■ EXERCISE DIRECTIONS
Would you restate every entry below word for word? Leave out the pictures.

[Start of section]

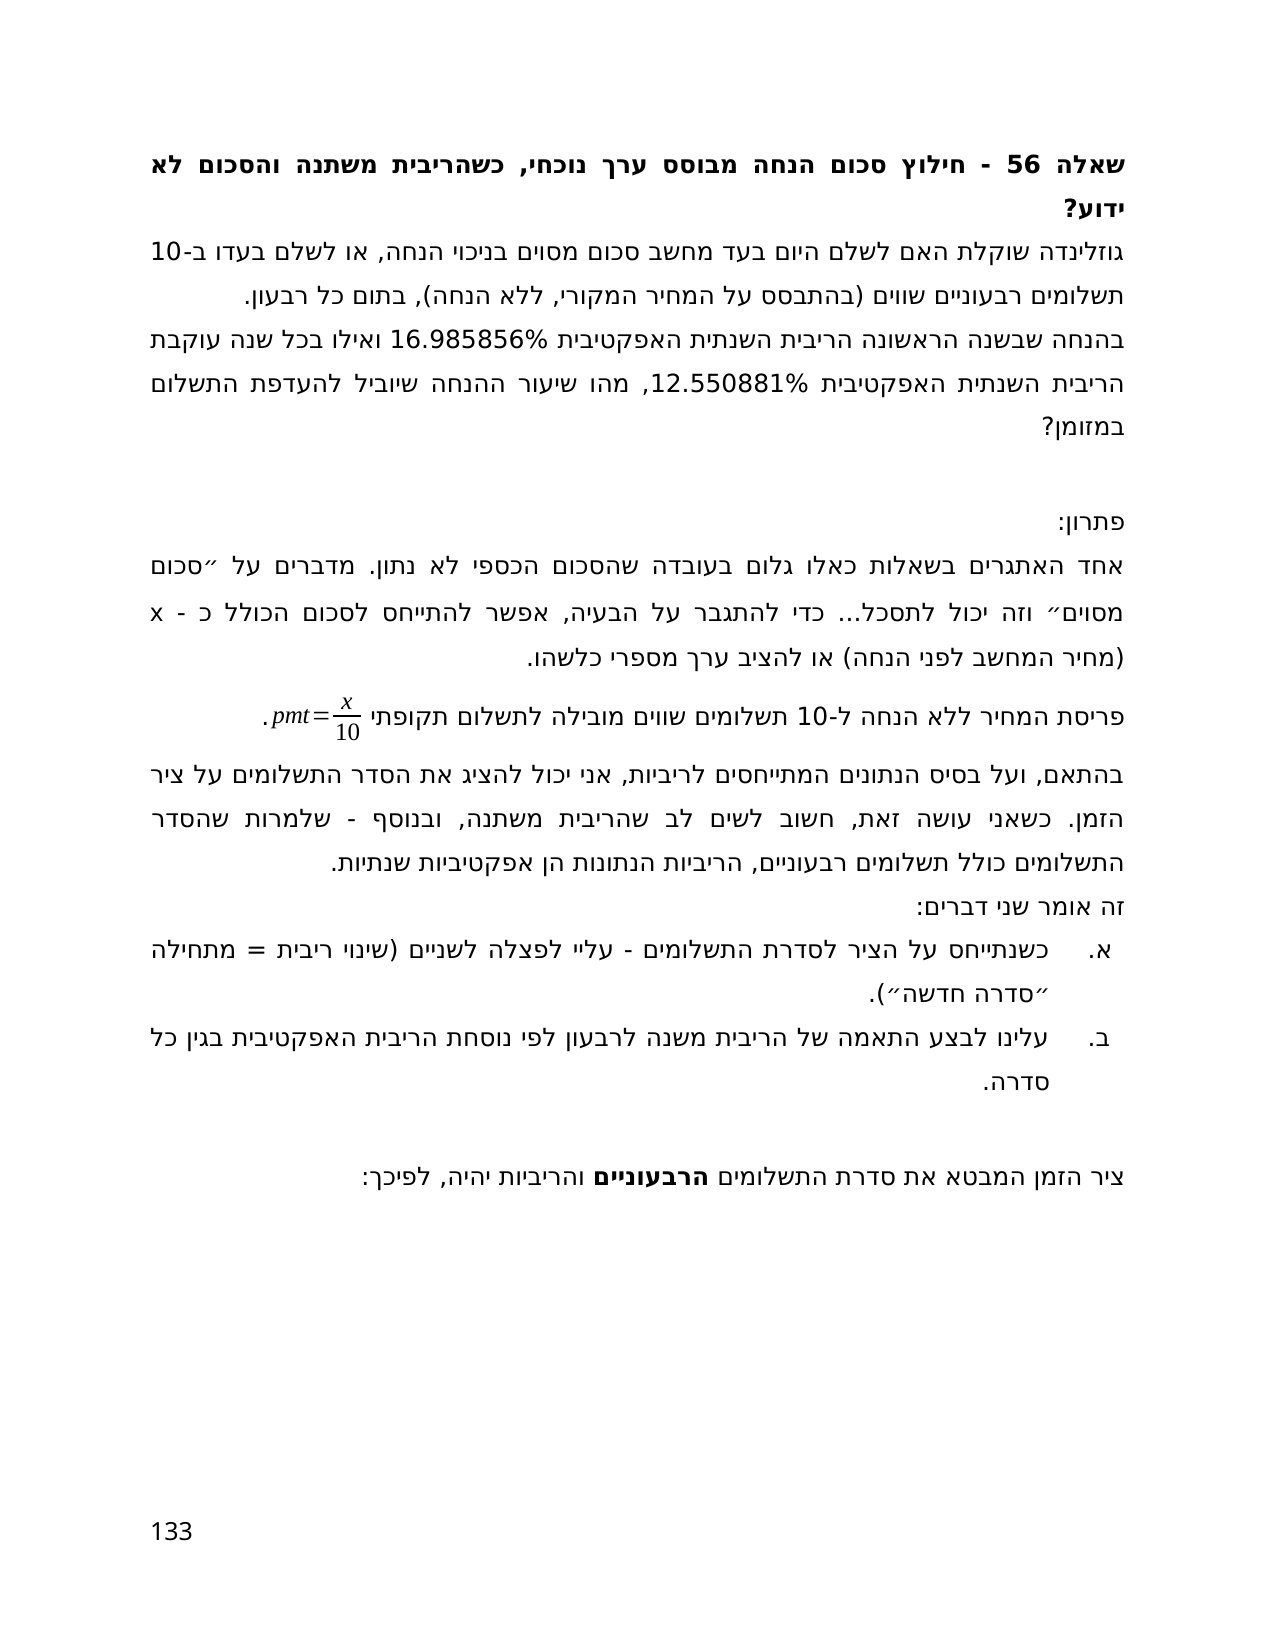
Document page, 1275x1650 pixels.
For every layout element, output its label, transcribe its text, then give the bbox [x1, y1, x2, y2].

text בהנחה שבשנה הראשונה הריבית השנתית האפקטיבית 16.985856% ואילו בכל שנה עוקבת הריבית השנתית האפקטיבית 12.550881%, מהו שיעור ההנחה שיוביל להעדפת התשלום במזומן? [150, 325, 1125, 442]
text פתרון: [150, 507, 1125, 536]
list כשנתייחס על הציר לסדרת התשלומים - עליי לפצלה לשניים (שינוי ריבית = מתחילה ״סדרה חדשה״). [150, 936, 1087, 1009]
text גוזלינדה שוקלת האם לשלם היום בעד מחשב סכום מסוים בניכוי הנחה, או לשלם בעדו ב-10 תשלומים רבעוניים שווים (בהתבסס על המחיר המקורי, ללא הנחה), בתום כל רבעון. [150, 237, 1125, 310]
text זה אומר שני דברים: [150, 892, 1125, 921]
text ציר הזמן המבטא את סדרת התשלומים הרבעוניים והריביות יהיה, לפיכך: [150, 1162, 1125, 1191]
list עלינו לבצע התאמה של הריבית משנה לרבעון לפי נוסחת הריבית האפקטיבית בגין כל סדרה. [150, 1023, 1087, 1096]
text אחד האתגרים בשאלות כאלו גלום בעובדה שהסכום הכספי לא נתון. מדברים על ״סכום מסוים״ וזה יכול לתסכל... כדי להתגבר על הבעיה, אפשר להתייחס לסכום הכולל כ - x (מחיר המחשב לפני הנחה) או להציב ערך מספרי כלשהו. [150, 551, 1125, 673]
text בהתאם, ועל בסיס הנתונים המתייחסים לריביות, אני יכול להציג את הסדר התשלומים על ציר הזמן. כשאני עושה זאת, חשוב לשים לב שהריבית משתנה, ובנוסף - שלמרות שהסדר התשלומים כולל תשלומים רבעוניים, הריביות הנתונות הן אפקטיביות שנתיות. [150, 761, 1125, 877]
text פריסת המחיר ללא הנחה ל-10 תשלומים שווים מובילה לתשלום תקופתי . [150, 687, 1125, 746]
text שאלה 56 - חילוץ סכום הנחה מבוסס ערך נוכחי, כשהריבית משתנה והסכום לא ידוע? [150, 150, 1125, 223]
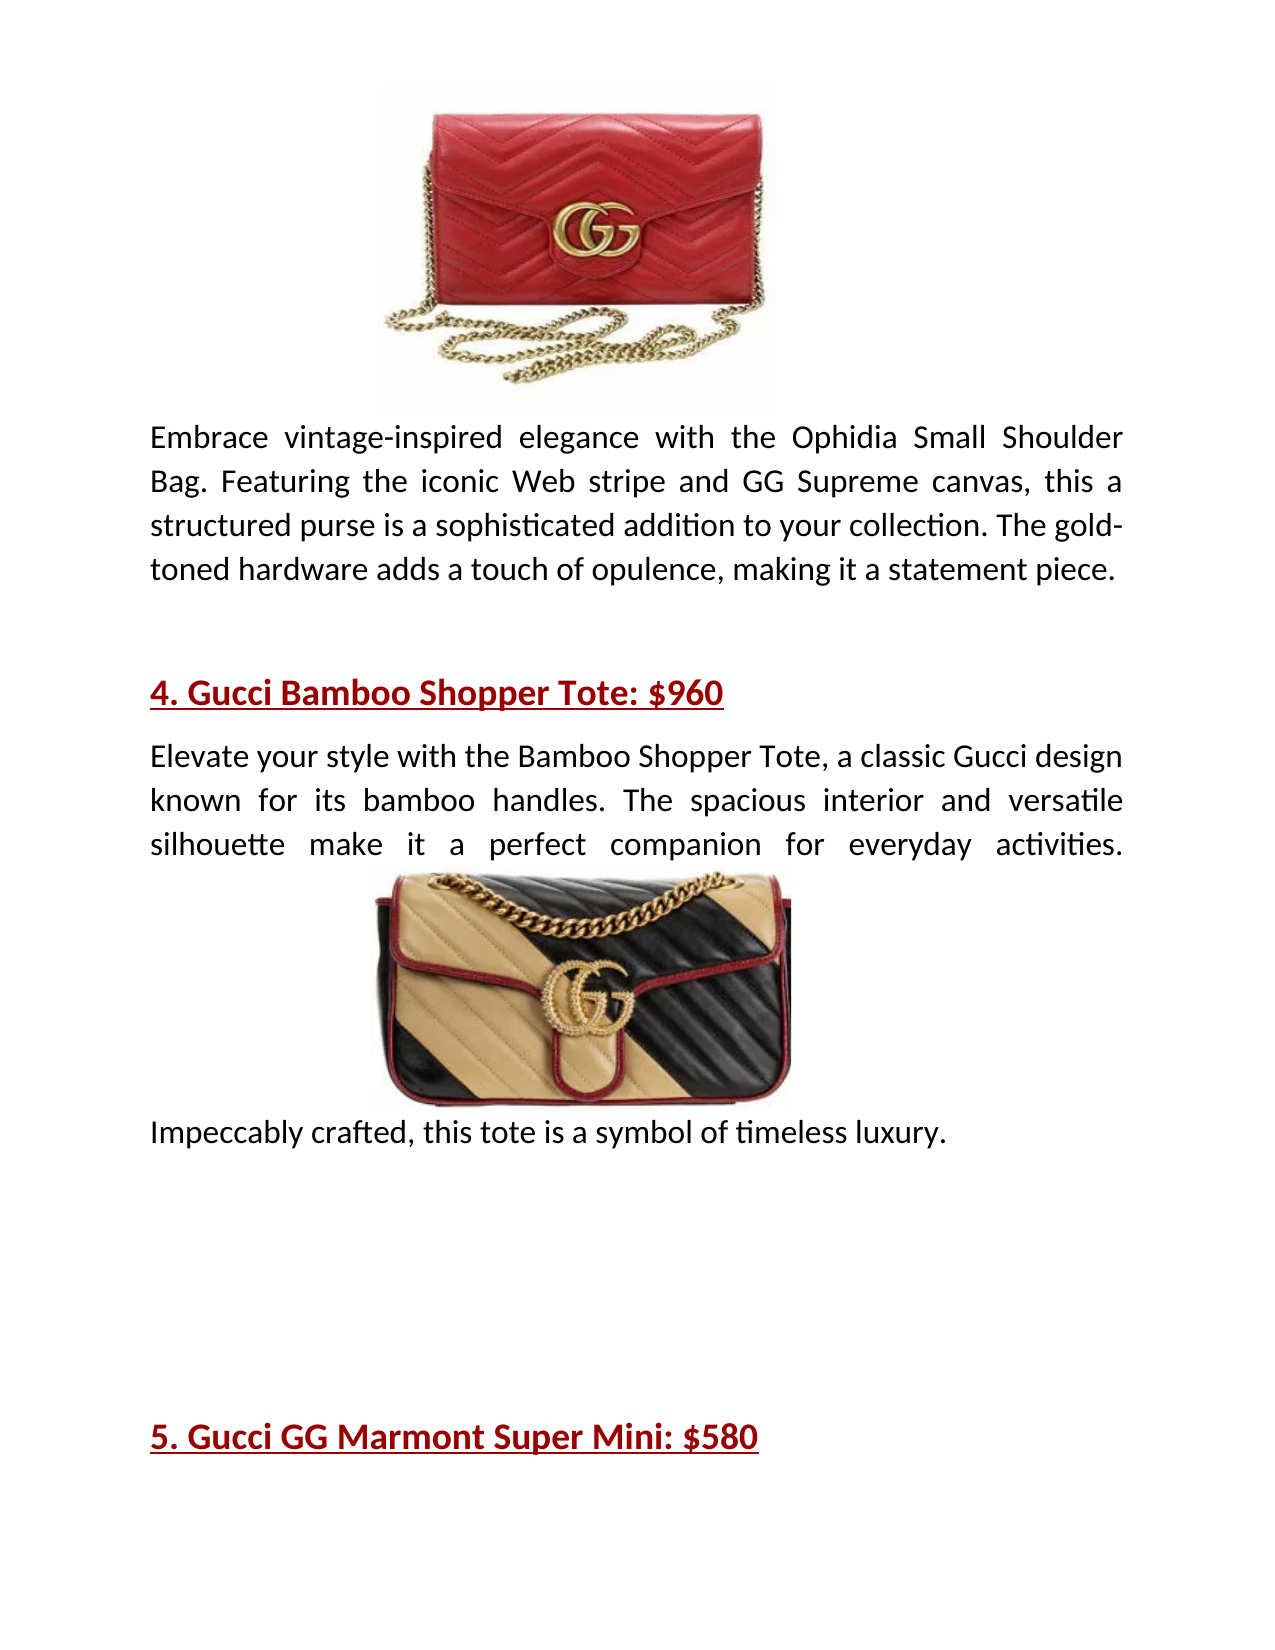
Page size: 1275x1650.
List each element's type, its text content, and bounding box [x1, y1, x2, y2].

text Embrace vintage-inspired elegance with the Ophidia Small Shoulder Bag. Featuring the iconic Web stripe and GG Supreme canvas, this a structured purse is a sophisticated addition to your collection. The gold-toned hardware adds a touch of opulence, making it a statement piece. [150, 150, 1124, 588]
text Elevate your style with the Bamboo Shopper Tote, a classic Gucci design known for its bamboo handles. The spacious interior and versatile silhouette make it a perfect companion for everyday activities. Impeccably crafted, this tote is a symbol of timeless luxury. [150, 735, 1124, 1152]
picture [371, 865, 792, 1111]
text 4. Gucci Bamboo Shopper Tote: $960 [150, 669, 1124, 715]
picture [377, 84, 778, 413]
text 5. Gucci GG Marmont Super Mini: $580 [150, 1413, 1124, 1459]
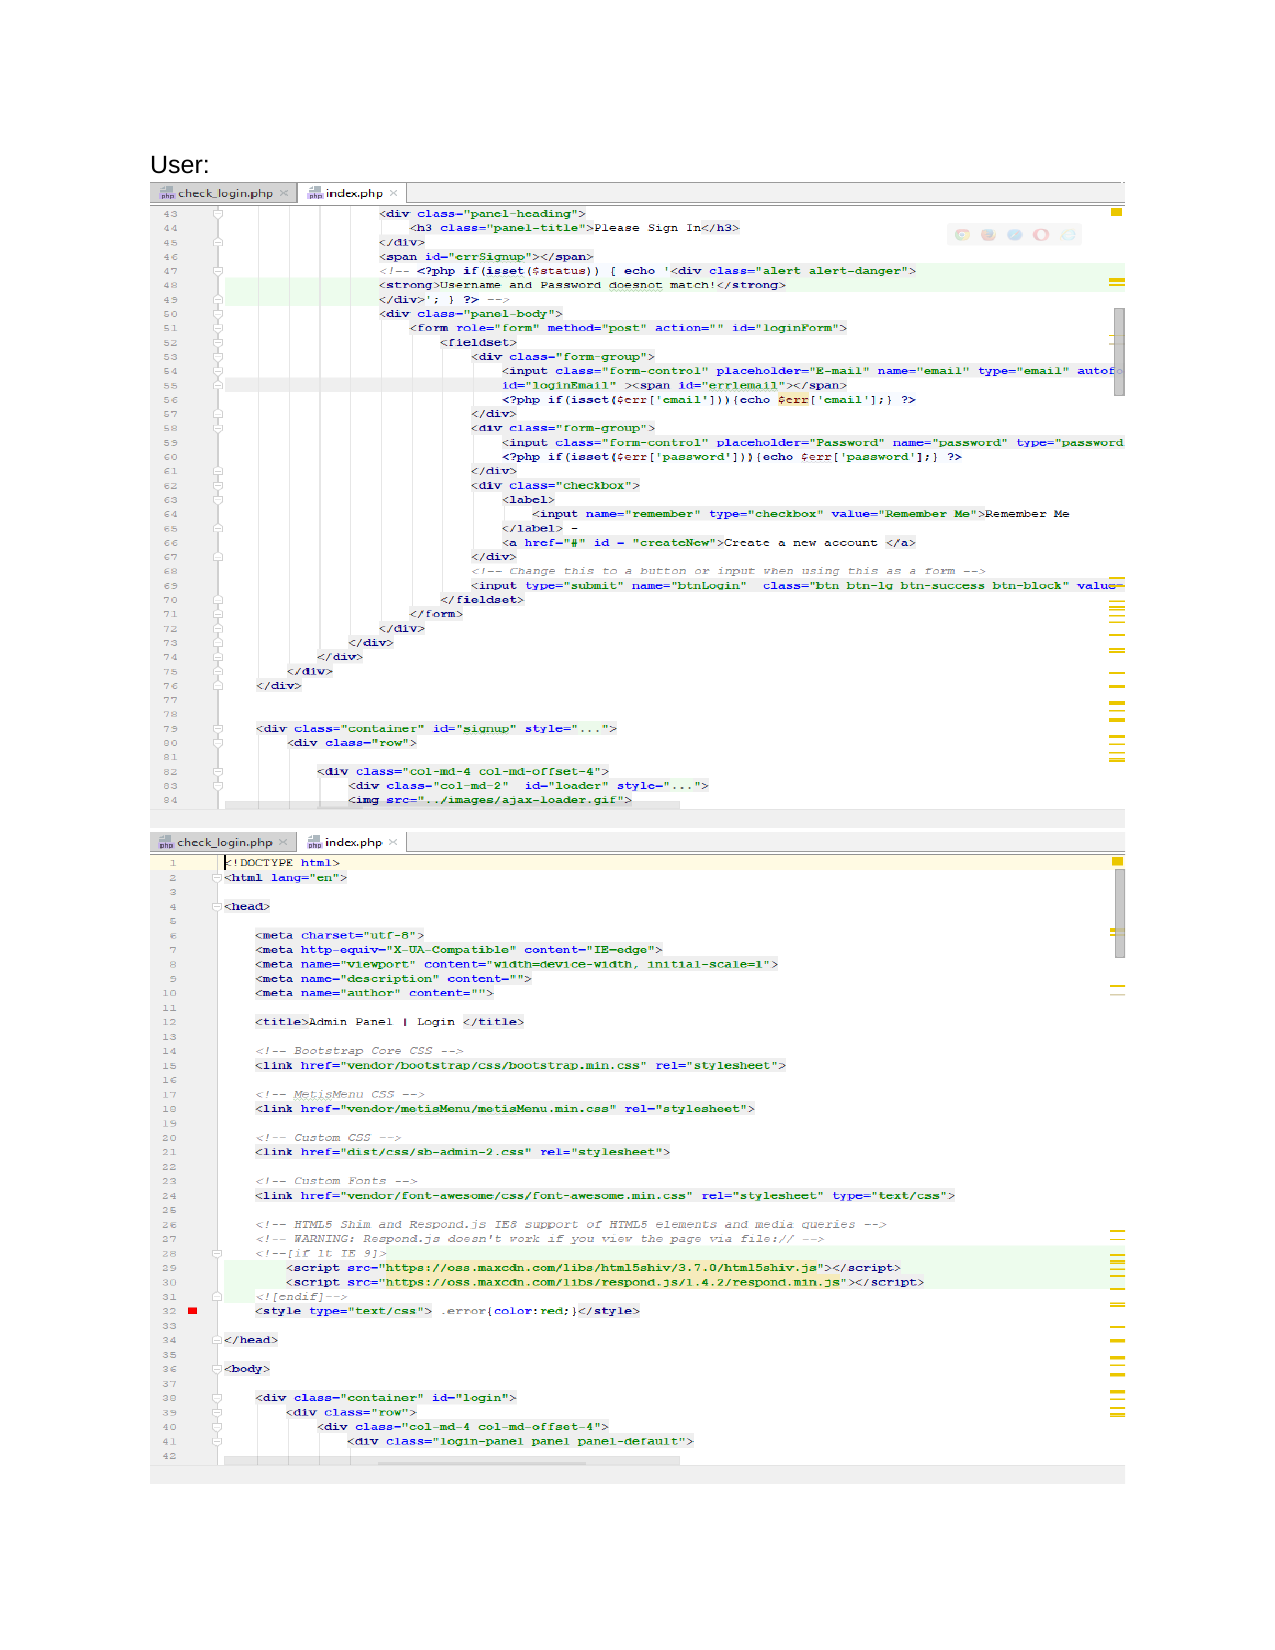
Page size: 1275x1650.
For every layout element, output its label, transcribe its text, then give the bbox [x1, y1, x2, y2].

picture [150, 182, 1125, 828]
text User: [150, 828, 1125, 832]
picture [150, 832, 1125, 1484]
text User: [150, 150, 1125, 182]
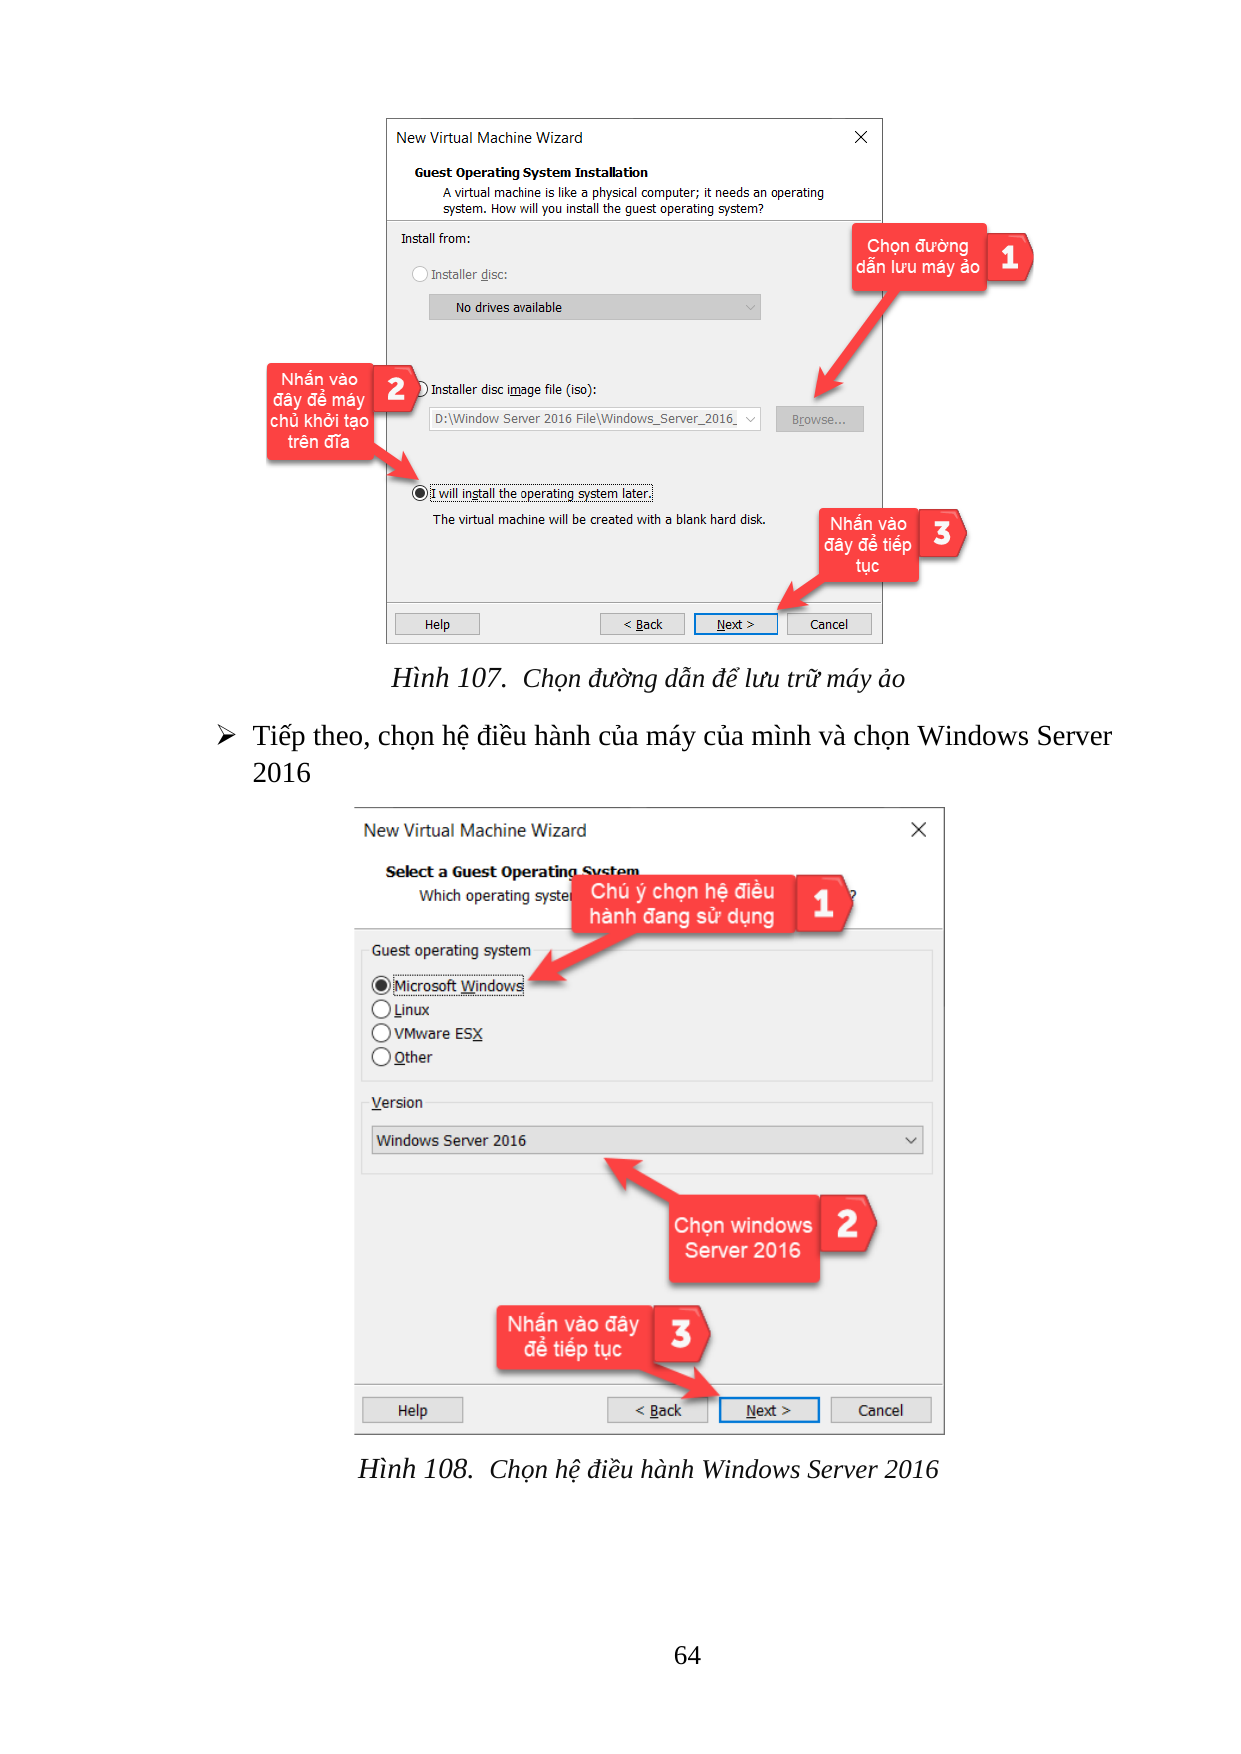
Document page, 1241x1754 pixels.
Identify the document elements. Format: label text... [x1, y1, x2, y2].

[End of section]

■ RESULT OF THIS TASK
Document page, 1275x1650 pixels.
For every layout element, output its label, transcribe its text, then give the bbox [x1, y1, x2, y2].

text בהנחה שבשנה הראשונה הריבית השנתית האפקטיבית 16.985856% ואילו בכל שנה עוקבת הריבית השנתית האפקטיבית 12.550881%, מהו שיעור ההנחה שיוביל להעדפת התשלום במזומן? [150, 325, 1125, 442]
text פתרון: [150, 507, 1125, 536]
list כשנתייחס על הציר לסדרת התשלומים - עליי לפצלה לשניים (שינוי ריבית = מתחילה ״סדרה חדשה״). [150, 936, 1087, 1009]
text גוזלינדה שוקלת האם לשלם היום בעד מחשב סכום מסוים בניכוי הנחה, או לשלם בעדו ב-10 תשלומים רבעוניים שווים (בהתבסס על המחיר המקורי, ללא הנחה), בתום כל רבעון. [150, 237, 1125, 310]
text זה אומר שני דברים: [150, 892, 1125, 921]
text ציר הזמן המבטא את סדרת התשלומים הרבעוניים והריביות יהיה, לפיכך: [150, 1162, 1125, 1191]
list עלינו לבצע התאמה של הריבית משנה לרבעון לפי נוסחת הריבית האפקטיבית בגין כל סדרה. [150, 1023, 1087, 1096]
text אחד האתגרים בשאלות כאלו גלום בעובדה שהסכום הכספי לא נתון. מדברים על ״סכום מסוים״ וזה יכול לתסכל... כדי להתגבר על הבעיה, אפשר להתייחס לסכום הכולל כ - x (מחיר המחשב לפני הנחה) או להציב ערך מספרי כלשהו. [150, 551, 1125, 673]
text בהתאם, ועל בסיס הנתונים המתייחסים לריביות, אני יכול להציג את הסדר התשלומים על ציר הזמן. כשאני עושה זאת, חשוב לשים לב שהריבית משתנה, ובנוסף - שלמרות שהסדר התשלומים כולל תשלומים רבעוניים, הריביות הנתונות הן אפקטיביות שנתיות. [150, 761, 1125, 877]
text פריסת המחיר ללא הנחה ל-10 תשלומים שווים מובילה לתשלום תקופתי . [150, 687, 1125, 746]
text שאלה 56 - חילוץ סכום הנחה מבוסס ערך נוכחי, כשהריבית משתנה והסכום לא ידוע? [150, 150, 1125, 223]
Page size: 1275x1650.
List each element's type, its text content, and bounding box [x1, y1, x2, y2].

text Embrace vintage-inspired elegance with the Ophidia Small Shoulder Bag. Featuring the iconic Web stripe and GG Supreme canvas, this a structured purse is a sophisticated addition to your collection. The gold-toned hardware adds a touch of opulence, making it a statement piece. [150, 150, 1124, 588]
text Elevate your style with the Bamboo Shopper Tote, a classic Gucci design known for its bamboo handles. The spacious interior and versatile silhouette make it a perfect companion for everyday activities. Impeccably crafted, this tote is a symbol of timeless luxury. [150, 735, 1124, 1152]
picture [371, 865, 792, 1111]
text 4. Gucci Bamboo Shopper Tote: $960 [150, 669, 1124, 715]
picture [377, 84, 778, 413]
text 5. Gucci GG Marmont Super Mini: $580 [150, 1413, 1124, 1459]
Page size: 1275x1650.
For every layout element, output its label, transcribe its text, then give the bbox [x1, y1, x2, y2].

picture [150, 182, 1125, 828]
text User: [150, 828, 1125, 832]
picture [150, 832, 1125, 1484]
text User: [150, 150, 1125, 182]
Document page, 1241x1754 pixels.
Identify the document elements. Format: label text... [x1, y1, x2, y2].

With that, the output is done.